It has been revealed that multiple cohorts of tertiary follicles develop during some animal estrous cycle and the human menstrual cycle. To reach developmental competence, oocytes need the support of somatic cells. During embryogenesis, the primordial germ cells appear, travel to the gonadal rudiments, and form follicles. The female germ cells develop within the somatic cells of the ovary, granulosa cells, and theca cells. How the oocyte and follicle cells support each other has been seriously studied. The latest technologies in genes and proteins and genetic engineering have allowed us to collect a great deal of information about folliculogenesis. For example, a few web pages (http://www.ncbi.nlm. nih.gov; http://mrg.genetics.washington.edu) provide access to databases of genomes, sequences of transcriptomes, and various tools for analyzing and discovering genes important in ovarian development.
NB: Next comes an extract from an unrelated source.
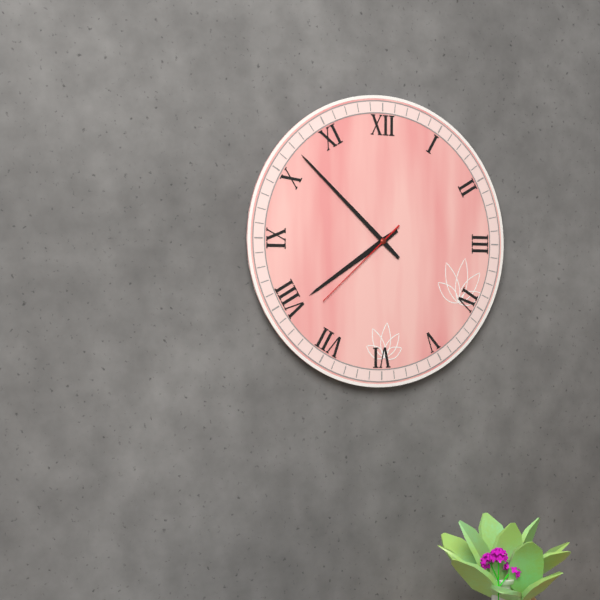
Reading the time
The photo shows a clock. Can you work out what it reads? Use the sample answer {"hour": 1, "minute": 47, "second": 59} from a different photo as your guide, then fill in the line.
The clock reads {"hour": 7, "minute": 52, "second": 38}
Formation of the antrum (tertiary follicle) is the final phase of folliculogenesis and the transition from intraovarian to extraovian regulation. This final step coordinates with the hypothalamic-pituitary-ovarian axis. On the other hand, currently, follicle physiology is under intense investigation, as little is known about how to overcome women's ovarian problems or how to develop competent oocytes from in vitro follicle culture or transplantation. In this review, some of the known roles of hormones and some of the genes involved in tertiary follicle growth and the general characteristics of tertiary follicles are summarized. In addition, in vitro culture of tertiary follicles is also discussed as a study model and an assisted reproductive technology model.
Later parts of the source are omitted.